Figure 1. A 2021 paper found that people who disagree about politics can often bond over “incidental similarities,” like common hobbies, identities, and interests (Balietti et al., 2021).
My own research, led by Curtis Puryear, highlights how recognizing moral similarity is particularly powerful. Democrats and Republicans consistently overestimate how different their moral values are, thinking that the other side approves of basic moral wrongs, like infidelity, embezzlement, and even animal abuse, when virtually nobody does. Our studies found that reminding participants that another person also condemned an obvious wrong (like animal abuse) improved their perceptions of one another. Emphasizing moral similarity also made political opponents more willing to work together.
Recognizing similarity between two different people can be more minimal. It can even be downright banal—like the shared irritation of waiting in line for car tags. Boredom and annoyance are just as "human" as sweeping emotions like love, hope, and sorrow. Yet, they rarely get the same recognition as universal connectors between people.
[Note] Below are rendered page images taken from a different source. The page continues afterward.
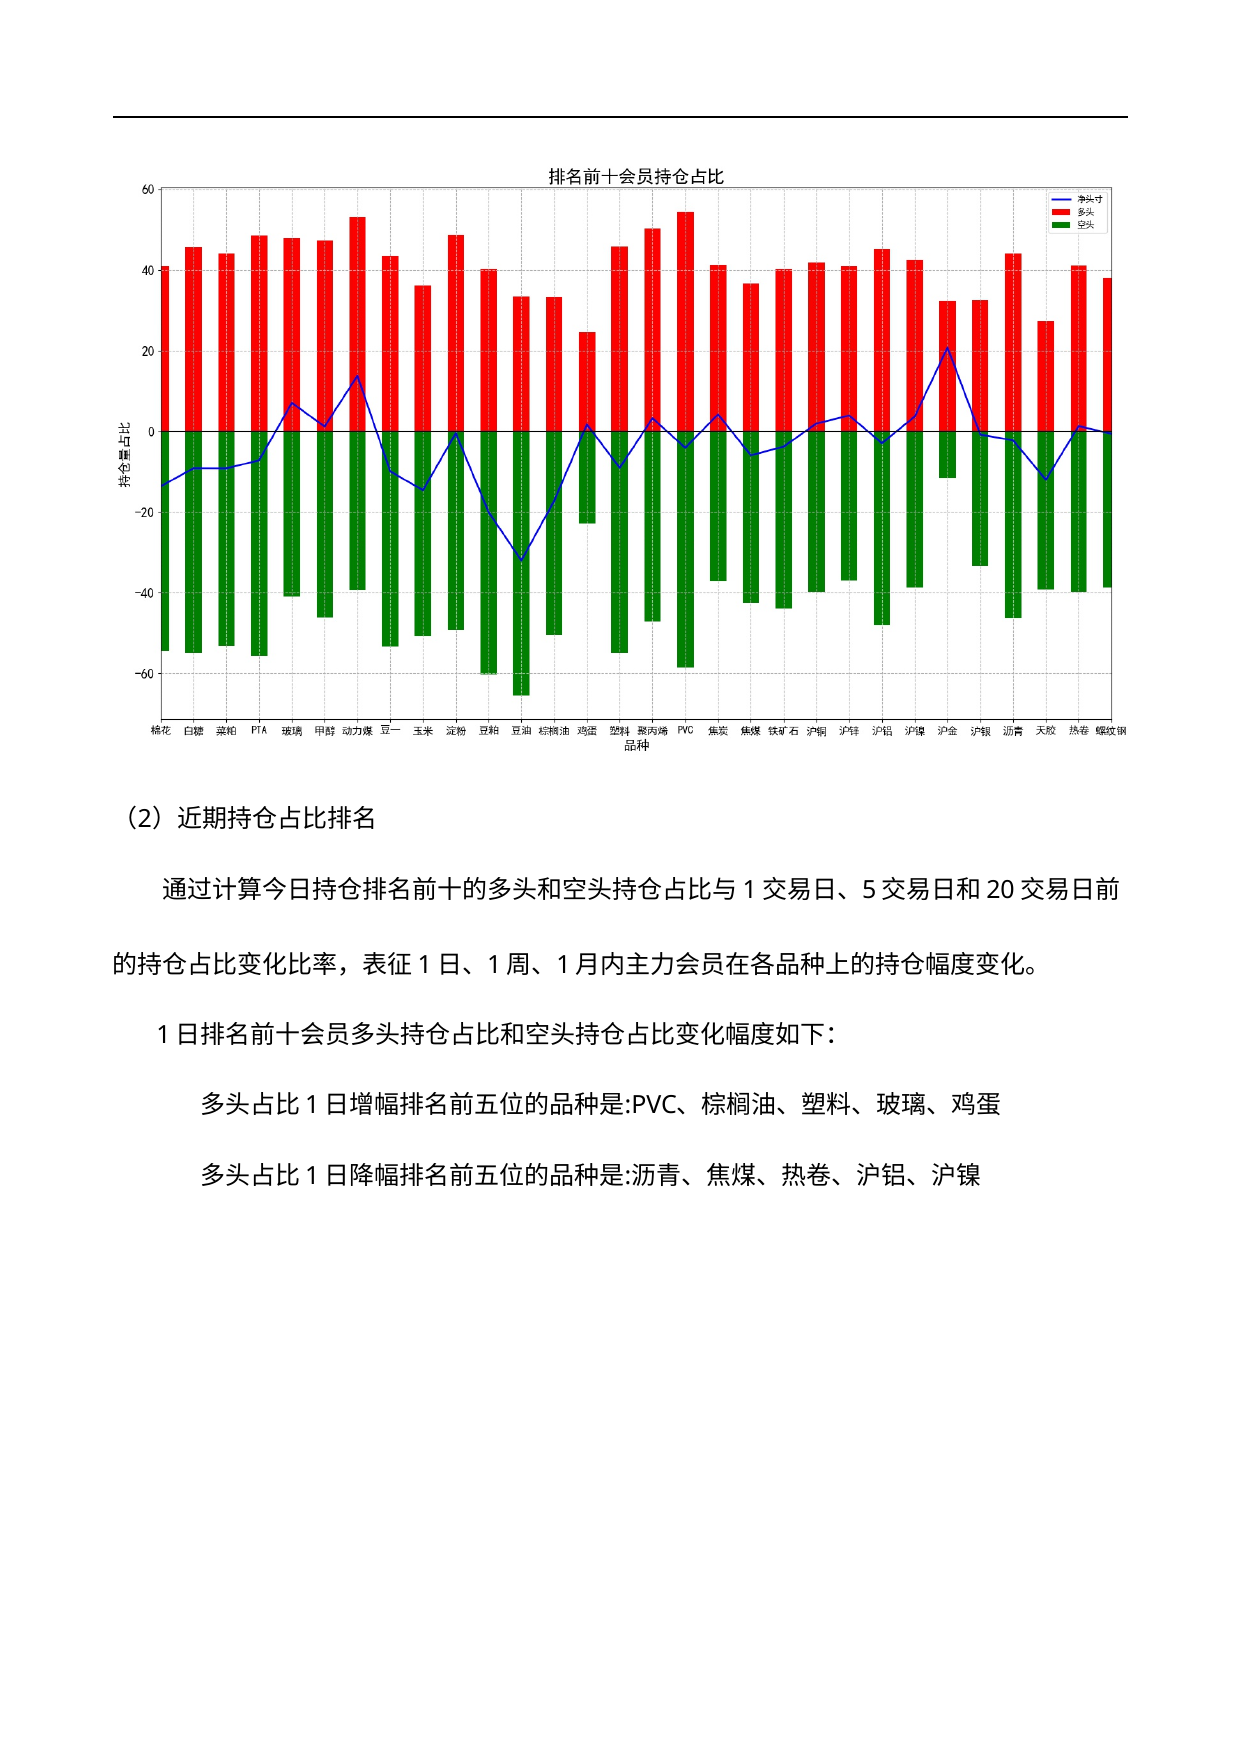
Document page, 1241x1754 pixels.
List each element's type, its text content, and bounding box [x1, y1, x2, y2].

text 多头占比1日降幅排名前五位的品种是:沥青、焦煤、热卷、沪铝、沪镍 [156, 1141, 1128, 1206]
picture [112, 162, 1133, 758]
text 多头占比1日增幅排名前五位的品种是:PVC、棕榈油、塑料、玻璃、鸡蛋 [156, 1071, 1128, 1136]
text （2）近期持仓占比排名 [112, 784, 1128, 849]
text 1日排名前十会员多头持仓占比和空头持仓占比变化幅度如下： [112, 1000, 1128, 1065]
text 通过计算今日持仓排名前十的多头和空头持仓占比与1交易日、5交易日和20交易日前的持仓占比变化比率，表征1日、1周、1月内主力会员在各品种上的持仓幅度变化。 [112, 855, 1128, 995]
The problem with these grand emotions is that people can feel them in opposite situations. After the election some people might feel sorrow and another joy. Highlighting these emotions can divide us instead of uniting us. But everyone gets annoyed when someone in line blares a dumb TikTok without headphones. And we all hate it when someone hogs the shared armrest on a plane.
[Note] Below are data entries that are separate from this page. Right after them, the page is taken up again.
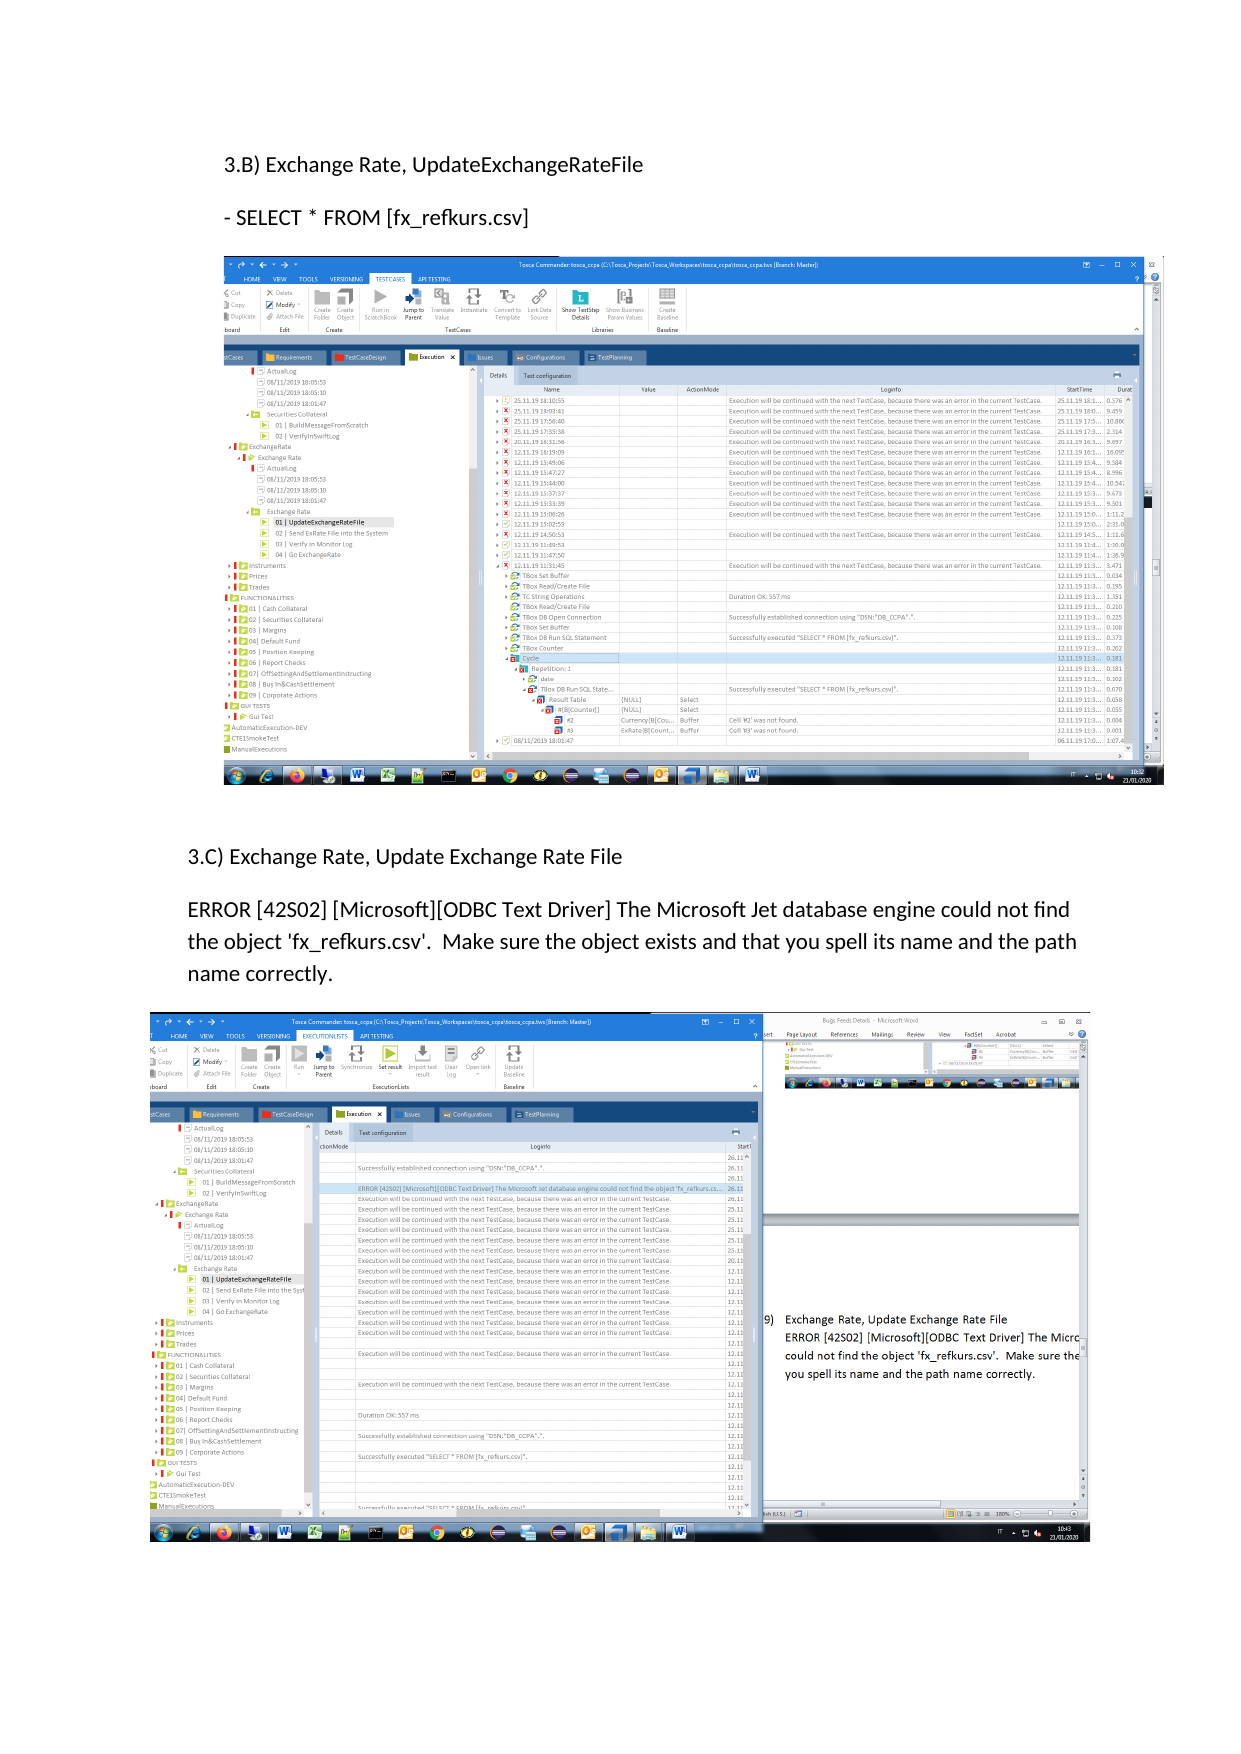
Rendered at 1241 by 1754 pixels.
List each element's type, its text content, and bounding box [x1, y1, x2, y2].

text ERROR [42S02] [Microsoft][ODBC Text Driver] The Microsoft Jet database engine could not find the object 'fx_refkurs.csv'. Make sure the object exists and that you spell its name and the path name correctly. [187, 895, 1090, 987]
picture [150, 1012, 1091, 1542]
text - SELECT * FROM [fx_refkurs.csv] [150, 203, 1090, 231]
picture [223, 256, 1164, 785]
text 3.B) Exchange Rate, UpdateExchangeRateFile [150, 150, 1090, 178]
list 3.C) Exchange Rate, Update Exchange Rate File [187, 842, 1090, 870]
And we can use this common humanity to make the holidays more understanding. Over the next week, as we’re encouraged to focus on joy and love while talking to people we often disagree with, perhaps pick a different starting point: irritation. Talk about the irksome people or situations that get under your skin, like your pedantic cousin, or your parents’ back-maiming pullout bed.
The article Bitching Is Bonding makes a compelling case for the power of complaint to connect, highlighting how discussions of annoyance can validate feelings and showcase mutual vulnerability. As I discuss in Outraged (out in January!), validation and vulnerability are essential for bridging divides in political discussions.
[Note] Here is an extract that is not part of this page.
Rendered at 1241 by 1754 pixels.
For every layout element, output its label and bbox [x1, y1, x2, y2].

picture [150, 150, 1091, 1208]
The added beauty of bonding over minor irritations is that these topics aren’t contentious and are unlikely to get anyone’s hackles up. And—in a neat twist back to the research—these complaints can also reveal some moral similarity. If you’re both condemning someone for talking rudely to a server, you are finding moral common ground.
Of course, there’s a limit to the power of complaining—no one likes a constant downer. But just a touch of shared kvetching can remind us of our common humanity during the stress of Christmas and other winter holidays. We might celebrate different traditions or lean toward different political parties, but we can all agree: waiting at the DMV sucks.
That’s one reason the English like to queue up and moan about the weather. The queues and weather are great equalisers.
I also feel that sometimes, sharing feelings and opinions on small, politically insensitive things helps build connections between people with different political beliefs. However, some unfortunate discoveries have also been made by sociologists, indicating that buffer zones are shrinking nowadays. Political and ideological divisions may also have spillover effects on previously politically irrelevant fields, such as leisure activities, consumption, and aesthetic taste, for instance producing a stereotypical world of “latte liberals” and “bird-hunting conservatives” (DellaPosta, D., Shi, Y., & Macy, M. (2015)). Such segregation of worlds of lifestyles, in return, may strengthen the political divides, especially with the homophily networks created through the Internet, social media, and recommendation algorithms. Therefore, traditional rituals, such as festivals, become a very precious opportunity for us to foster understanding with well-intended people with different beliefs through positive interactions.
p.s. I hope your medical procedure goes well and looking forward to reading your book!